A report suggests that communication among everyday household machines, also called as "Internet of things," can possibly help fight climate change by saving energy and cutting carbon emissions.
According to the USA Today, Americans consume about 1.9 billion gallons of fuel from drivers sitting in traffic per year. That's an astounding 186 million tons of unnecessary CO2 emissions each year in the United States alone. Now, imagine if you can receive feedback on your car telling you that there is another route you can use with little or no traffic.
Machine-to-machine communication, or the "Internet of things," is the ability of machines to connect with each other through different devices or sensors.
Through the communication of cars, appliances, generators and phones, each machine will be able to receive feedbacks to know efficient travel routes, manage lighting, heating and cooling systems at home or office and sustainable water consumption.
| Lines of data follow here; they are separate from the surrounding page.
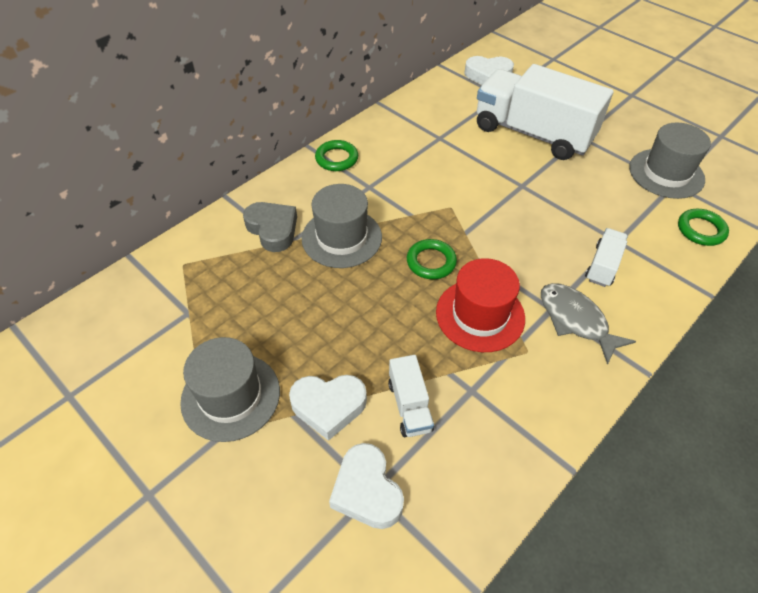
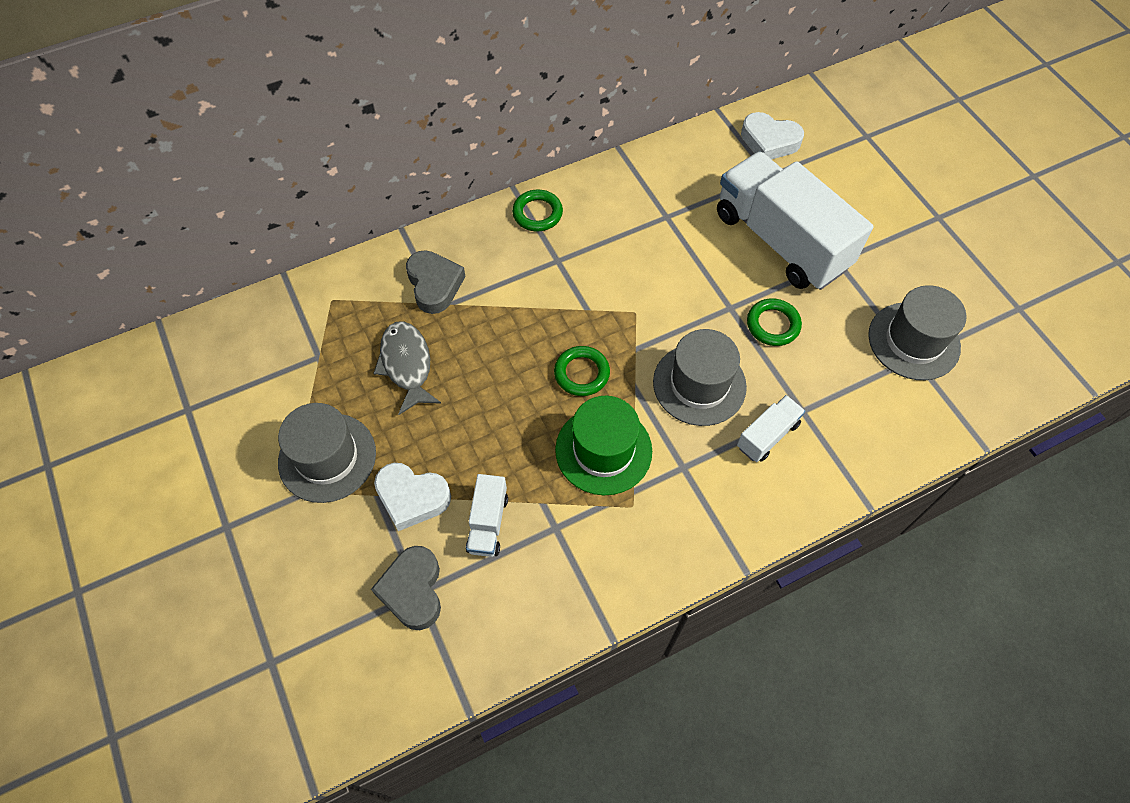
camera: 20 degrees right, 10 degrees up
grey hat [302,184,382,268] -> grey hat moved to [653,329,747,426]
white heart [329,443,404,529] -> grey heart [371,546,441,630]
red hat [436,258,525,352] -> green hat [555,396,652,495]
grey fish [541,283,636,365] -> grey fish moved to [373,321,441,415]
green ring [678,209,729,246] -> green ring moved to [747,298,802,346]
According to recent report by Carbon War Room, an estimated reduction of 9.1 gigatons to global greenhouse gas emissions will take effect when machine-to-machine communication is included in the energy, agriculture, transportation, and built environment (or buildings) industries.
The machine-to-machine communication is gaining attention from investors. In fact Google paid Nest Labs, a smart-thermostat company $3.2 billion for machines that allow customers to manage their cooling and heating systems in their households. These can also give feedback regarding energy demand during peak hours.
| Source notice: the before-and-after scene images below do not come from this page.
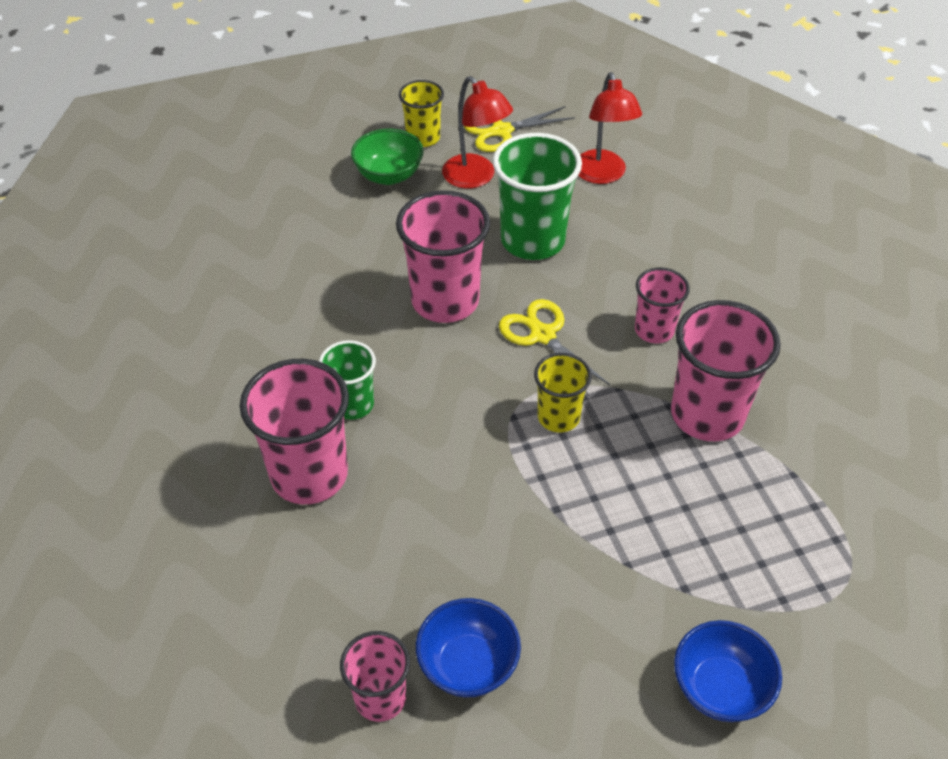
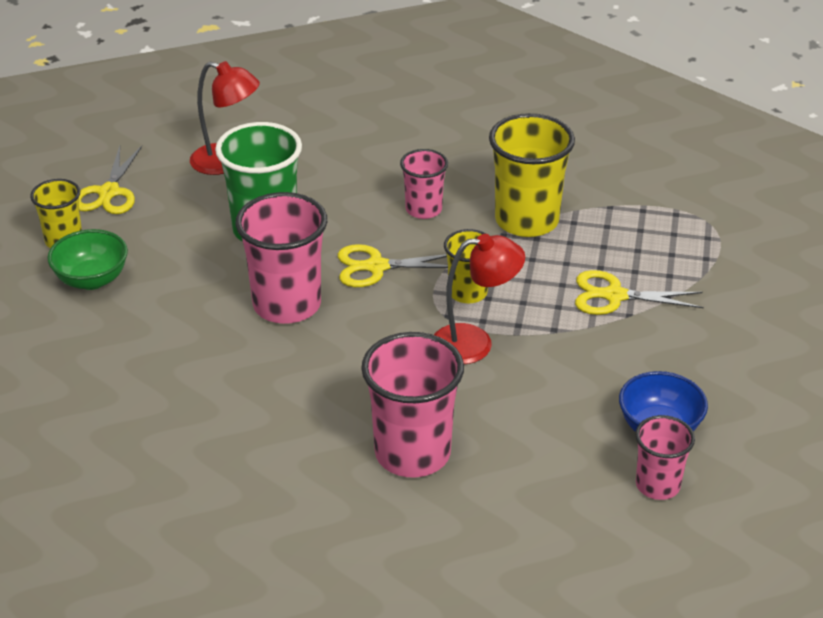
camera: 60 degrees left, 10 degrees down
green cup [319,340,376,420] -> none
red lamp [442,76,513,189] -> red lamp moved to [434,234,525,364]
pink cup [671,300,781,441] -> yellow cup [489,113,575,237]
blue bowl [674,620,782,722] -> none
none -> yellow scissors [575,270,704,315]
Estimates suggest that this industry can reach annual revenues as high as $948 billion. Google also invested in the transportation scene with Open Auto Alliance, a group of car manufacturers and technology groups to produce self-driving vehicles that can communicate with each other.
UN's Environment Programme states that the annual anthropological greenhouse gas emissions would need to decrease by 15 percent. Based on current emissions and the from Carbon War Room's report's 9.1 gigaton estimate, it would be enough to reduce global emissions by 18 percent.
The Internet of things is a great opportunity not only to effectively address the carbon emissions from human activities, but also for the creation of a new market that is lucrative and beneficial to the economy.